Josef Albers was born on March 19, 1888, into a Roman Catholic family of craftsmen in the industrial Ruhr district of Bottrop, Westphalia, Germany [1]. He was the only child of a house painter, Lorenz Albers. His Westphalian family tradition was crafts, blacksmiths on his mother’s side, carpenters, and handymen on his father’s side. He became an influential teacher, writer, painter, and color theorist—now best known for the Homages to the Square he painted between 1950 and 1976 and for his innovative 1963 publication “Interaction of Color [2].” He died at the Yale New Haven Hospital in 1976 at the age of 88.
Albers attended the Teachers College in Büren and became an instructor in several Westphalian primary schools from 1908 to 1913. He then decided to pursue formal art studies and enrolled at the Royal Art School (Königliche Kunstschule) in Berlin from 1913 until 1915. After finishing this program, he moved to Essen and Munich and continued to study art for the next four years. From 1916 to 1919, he worked as a printmaker at the vocational art school (Kunstgewerbschule) in Essen. In 1918, he received his first public commission for a stained-glass window for a church in Essen. In 1919, he went to Munich to study at the Royal Bavarian Academy of Fine Arts (Königliche Bayerische Akademie der Bildenden Kunst). In 1920, he enrolled as a student in the preliminary course (Vorkurs) of Johannes Itten at the Weimar Bauhaus and studied painting. He joined the Bauhaus in 1922 as an instructor in the basic design and experimented with glass paintings and stained‐glass windows from broken bottles. He met his future wife, Annelise Elsa Frieda Fleischmann (1899–1994) in Weimar, Germany, in 1922 at the Bauhaus [3]. Josef and “Anni” Albers, who later became known for her elegant woven tapestries and fabric designs, were married in Berlin in 1925.

Extracted material:
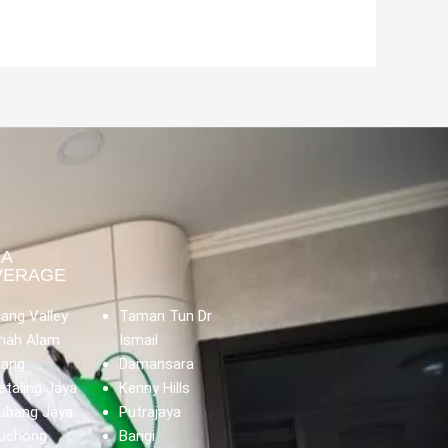
EA
VERAGE
lang Valley
Taman Tun Dr
hah Alam
Ismail
lang
Damansara
etaling Jaya
Kenny Hills
ubang Jaya
Putrajaya
uchong
Bangi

What you need to do:
[a] In the Josef Albers biography, what was his father's name and trade?
[b] Translate this sentence from the Josef Albers biography into Spanish: "In 1918, he received his first public commission for a stained-glass window for a church in Essen."
[c] Carry on the Josef Albers biography, picking up after its last sentence.

Set of answers:
[a] Lorenz Albers, a house painter.

[b] En 1918 recibió su primer encargo público, un vitral para una iglesia de Essen.

[c]
Albers was promoted to professor in 1925 when the Bauhaus moved to Dessau. The Nazis forced the school to shut its doors in 1933, and as a result, most of the artists dispersed and left the country including Albers who immigrated to the USA. He was offered a job as head of a new art school, in Black Mountain, North Carolina, in November 1933 where he remained until 1949. In 1950, Albers left Black Mountain and joined Yale University in New Haven as head of the department of design until he retired from teaching in 1958. He developed a reputation as a gifted and innovative teacher with unconventional ideas about the use of materials. According to one of his former students, Robert Rauschenberg, “Albers was a beautiful teacher, but an impossible person. His criticism was so devastating that I wouldn’t ask for it. But 21 years later, I’m still learning what he taught me.” [4] His theories of color relationships became the basis for art courses taught throughout the country.
63.1 Interaction of Color

Example plate from Josef Albers’ Interaction of Color [2]
Some considered his format of squares within squares as monotonous and repetitive, but he thought that the simplified geometric presentation was the way to make colors “yield” their essence. “Just putting colors together is the excitement of it,” he once told an interviewer. “The way green submits to blue, for instance, or vice‐versa. What interests me is the way they marry, interpenetrate and produce the baby, the color that is their product together…. When you see how each color helps, hates, penetrates, touches, doesn’t, that’s parallel to life [1].”
To give his colors maximum intensity, he applied them—with few exceptions—unmixed, over a white Masonite ground, which he preferred to canvas because, he said, canvas “ran away from the touch.” The perception of color—as conditioned by changing light, shape and placement—remained his abiding interest, and because he felt that form “demands multiple performance,” he would work for many years on a single series, such as his “Homage to the Square.”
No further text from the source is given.